The intimacy of manual labor in these various iterations generates a new durational relationship to materiality. By capturing human presence through material expression, this exhibition works against the volatile relationship with time premised on the frailty of lived experience. Resilience is the primary radical act that intervenes in time through tenacious endurance. Thus, emerges an arresting display of material that is at once intimately perceptive and rigorously expository.

 

Artists 

Lauren Alyssa Bierly is an interdisciplinary artist and researcher whose artwork is rooted in phenomenology and inspired by ecology, language and architecture. Bierly approaches her work as an observer, identifying conversations between her environmental collaborators then drawing on these connections to create vibrant installations. Through processes of mapping, her work takes the form of site documentation, color journals, mixed-media prototypes and installations, and text-to-color reflections. Bierly has exhibited in New York, Oregon, Kolkata, and Moscow. She was artist-in-residence at Playa: Art + Science; ChaNorth Residency; Starry Night; Panoply Performance Lab and Trestle Art Space.  Bierly earned a Bachelor of Architecture from Pennsylvania State University (2009), and MA in Modern Art, Connoisseurship, and History of the Art Market from Christie’s Education (2010).

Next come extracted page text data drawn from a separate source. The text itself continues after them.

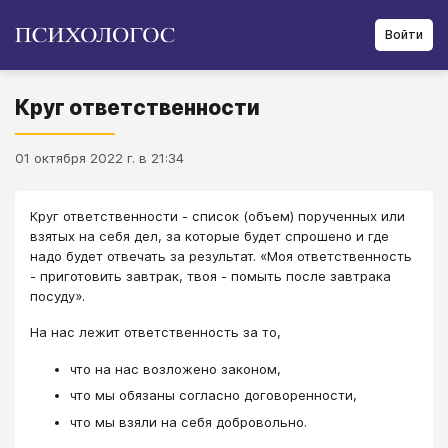
Войти
Круг ответственности
01 октября 2022 г. в 21:34
Круг ответственности - список (объем) порученных или
взятых на себя дел, за которые будет спрошено и где
надо будет отвечать за результат. «Моя ответственность
- приготовить завтрак, твоя - помыть после завтрака
посуду».
На нас лежит ответственность за то,
что на нас возложено законом,
что мы обязаны согласно договоренности,
что мы взяли на себя добровольно.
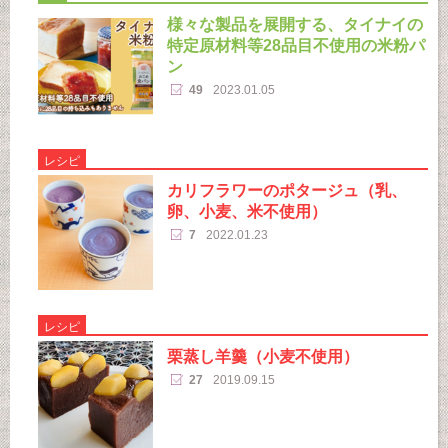
様々な製品を展開する、タイナイの
特定原材料等28品目不使用の米粉パ
ン
49
2023.01.05
レシピ
カリフラワーのポタージュ（乳、
卵、小麦、米不使用）
7
2022.01.23
レシピ
栗蒸し羊羹（小麦不使用）
27
2019.09.15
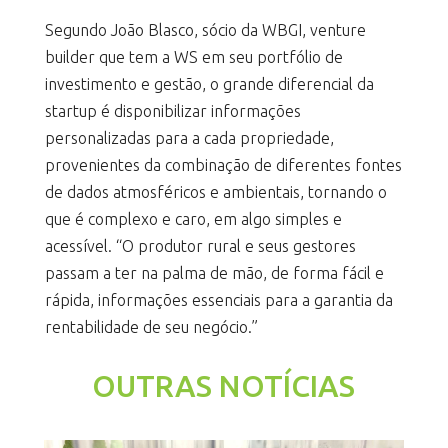
Segundo João Blasco, sócio da WBGI, venture
builder que tem a WS em seu portfólio de
investimento e gestão, o grande diferencial da
startup é disponibilizar informações
personalizadas para a cada propriedade,
provenientes da combinação de diferentes fontes
de dados atmosféricos e ambientais, tornando o
que é complexo e caro, em algo simples e
acessível. “O produtor rural e seus gestores
passam a ter na palma de mão, de forma fácil e
rápida, informações essenciais para a garantia da
rentabilidade de seu negócio.”
OUTRAS NOTÍCIAS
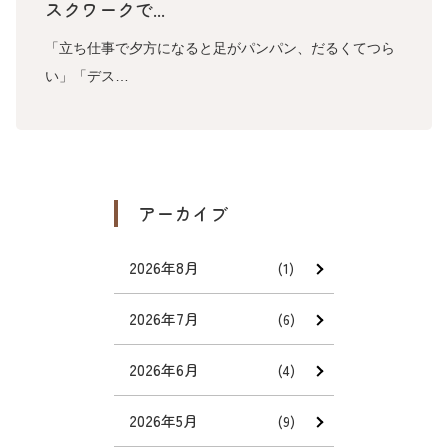
スクワークで...
「立ち仕事で夕方になると足がパンパン、だるくてつら
い」「デス…
アーカイブ
2026年8月
(1)
2026年7月
(6)
2026年6月
(4)
2026年5月
(9)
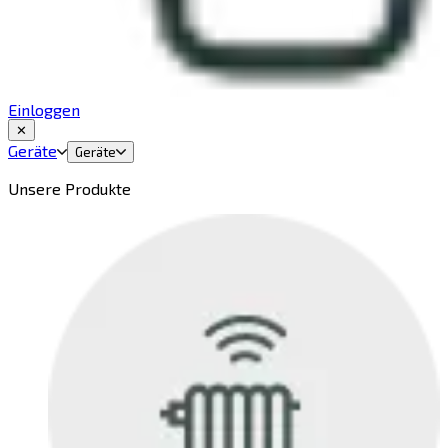
Einloggen
✕
Geräte
Geräte
Unsere Produkte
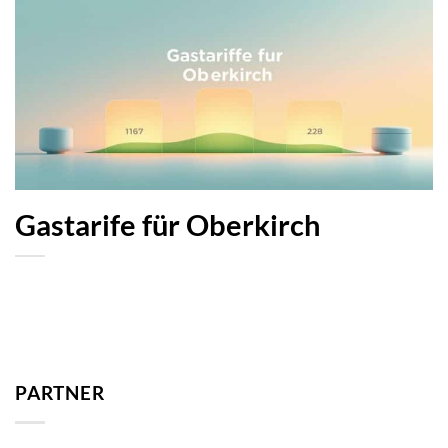
Gastarife für Oberkirch
PARTNER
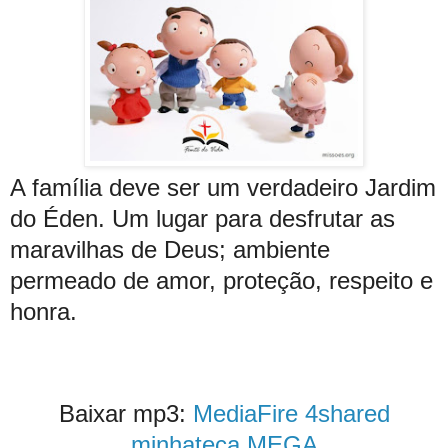
A família deve ser um verdadeiro Jardim
do Éden. Um lugar para desfrutar as
maravilhas de Deus; ambiente
permeado de amor, proteção, respeito e
honra.
Baixar mp3:
MediaFire
4shared
minhateca
MEGA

Ilknur Demirkoparan aka ironBreaker, aka the barbarian, is a Turkish-born American artist whose interdisciplinary practice spans painting, sculpture, installation, performance, and digital media. Her practice explores the intersections between political power and the narration of history by tracing her own identity in time and space. While her early work evokes the bizarre and often baffling narratives of identity and otherness, her current work explores the tension between erasure and endurance through the abstract language of kilims which she translates into paintings. She has performed and exhibited her work at the Berlin Biennial Art Wiki Project, Highways Performance Space and Gallery in Los Angeles, and FAR Bazaar. She holds an MFA in Art from California Institute of the Arts and a BA in Art from University of California, Riverside. Her recent residencies include ChaNorth and GlogauAIR. She is the recipient of the Andrew W. Mellon Foundation and Max H. Gluck Foundation fellowship awards.

Luis Zavala Tapia is a Mexican-born artist based in Long Beach. He holds an MFA from California Institute of the Arts (2007) and a BFA in painting from The School of the Art Institute of Chicago (2004).